Indicative ballot points to worsening relations between education sector and Scottish government
SECONDARY SCHOOL teachers have voted in favour of using strike action to settle a dispute over workload with the Scottish Government in an indicative ballot.
The Scottish Secondary Teachers' Association’s (SSTA) roughly 8000 balloted members voted by a 91 per cent majority to take industrial action short of a strike, and 64 per cent said they were willing to take strike action over their current workloads, which the union claims are too high.
Quoted by the BBC, SSTA general secretary Seamus Searson said: “The ballot clearly shows that members are unhappy with the current proposals.”
“Teachers have insufficient time to carry out the over-bureaucratic arrangements set out by the SQA.
“The SSTA is requesting that the new cabinet secretary John Swinney, together with local authorities as the employers of teachers, take control of the situation and impose limits on teacher time being spent on such activities that are taking teachers away from teaching and learning.”
The ballot also consulted SSTA members on their feelings towards a range of proposed and existing measures aimed at reducing workload.

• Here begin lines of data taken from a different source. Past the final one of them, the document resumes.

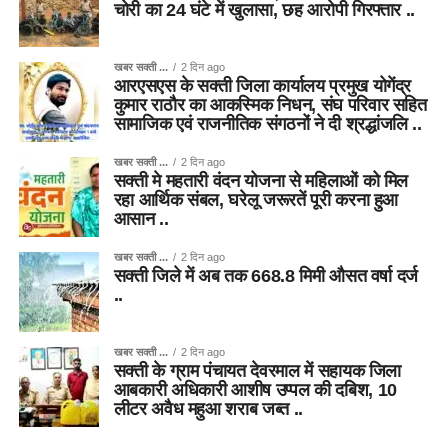
चोरी का 24 घंटे में खुलासा, छह आरोपी गिरफ्तार ..
खबर सक्ती ...
2 दिन ago
आरएसएस के सक्ती जिला कार्यालय प्रमुख योगेंद्र
कुमार राठौर का आकस्मिक निधन, संघ परिवार सहित
सामाजिक एवं राजनीतिक संगठनों ने दी श्रद्धांजलि ..
खबर सक्ती ...
2 दिन ago
सक्ती मे महतारी वंदन योजना से महिलाओं को मिल
रहा आर्थिक संबल, घरेलू जरूरतें पूरी करना हुआ
आसान ..
खबर सक्ती ...
2 दिन ago
सक्ती जिले में अब तक 668.8 मिमी औसत वर्षा दर्ज
..
खबर सक्ती ...
2 दिन ago
सक्ती के ग्राम पंचायत देवरमाल में सहायक जिला
आबकारी अधिकारी आशीष उप्पल की दबिश, 10
लीटर अवैध महुआ शराब जब्त ..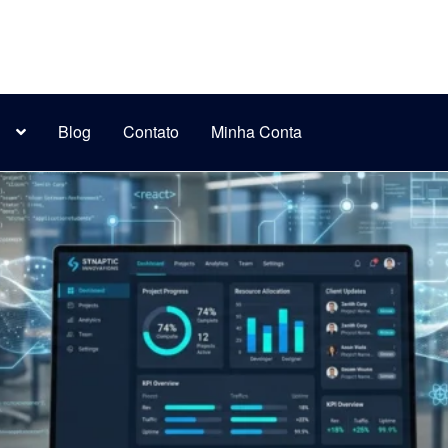
s
Blog
Contato
Minha Conta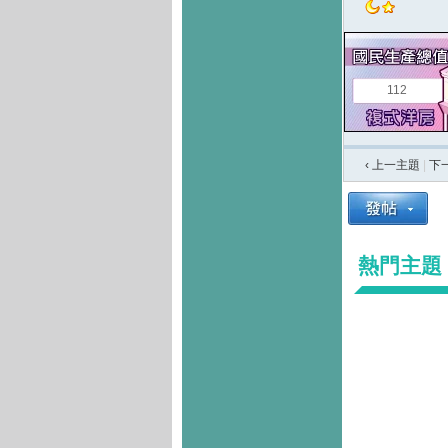
112
‹ 上一主題
|
下
熱門主題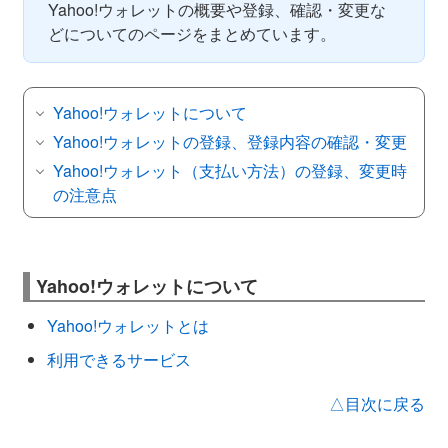
Yahoo!ウォレットの概要や登録、確認・変更な
どについてのページをまとめています。
Yahoo!ウォレットについて
Yahoo!ウォレットの登録、登録内容の確認・変更
Yahoo!ウォレット（支払い方法）の登録、変更時
の注意点
Yahoo!ウォレットについて
Yahoo!ウォレットとは
利用できるサービス
△目次に戻る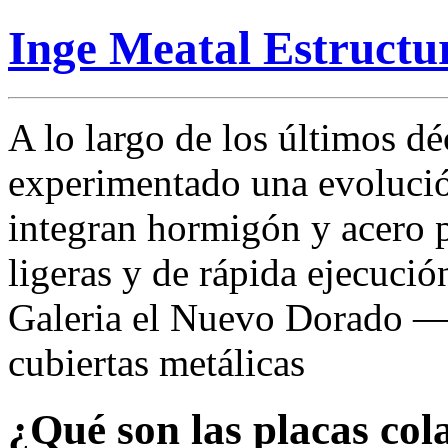
Inge Meatal Estructu
A lo largo de los últimos dé
experimentado una evolució
integran hormigón y acero p
ligeras y de rápida ejecució
Galeria el Nuevo Dorado 
cubiertas metálicas
¿Qué son las placas col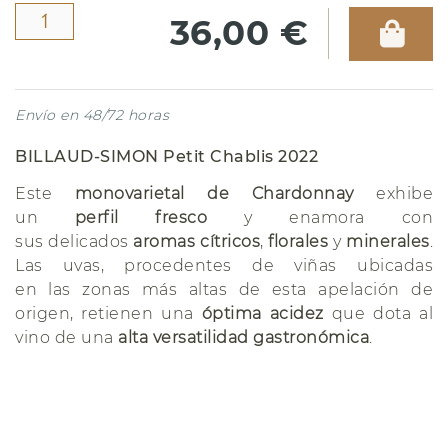
36,00 €
Envío en 48/72 horas
BILLAUD-SIMON Petit Chablis 2022
Este
monovarietal de Chardonnay
exhibe
un
perfil fresco
y enamora con
sus delicados
aromas cítricos
,
florales
y
minerales
.
Las uvas, procedentes de viñas ubicadas
en las zonas más altas de esta apelación de
origen, retienen una
óptima acidez
que dota al
vino de una
alta versatilidad gastronómica
.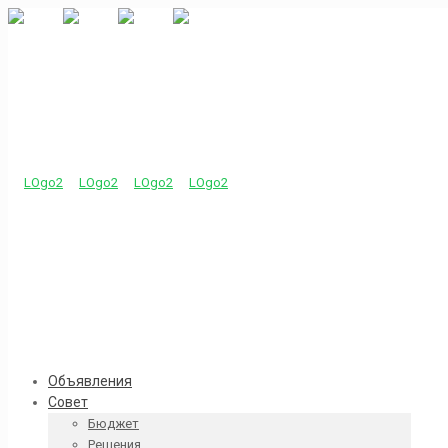
Объявления
Совет
Бюджет
Решения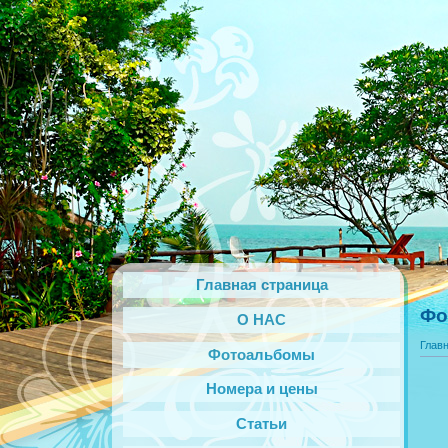
Главная страница
Фо
О НАС
Глав
Фотоальбомы
Номера и цены
Статьи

It found that teachers believed that the Scottish Government’s ‘Tackling Bureaucracy’ report had not reduced workload in 96 per cent of schools, and that 96 per cent of teachers lacked confidence in the Scottish Qualification Authority’s (SQA) plans to reduce workload in 2016-17.
The Scottish Government campaigned on education reform in the 2016 Scottish Elections.
Party leader Nicola Sturgeon repeatedly stressed that changes to education, including reducing the attainment gap between the poorest and richest student, would be the test of her next government.
She appointed the second most senior figure in the government, former finance minister John Swinney, to head up education at the start of the new parliamentary term.
Proposed changes to education, especially the proposal to introduce a limited form of standardised testing, have caused considerable tensions between teachers and the Scottish Government.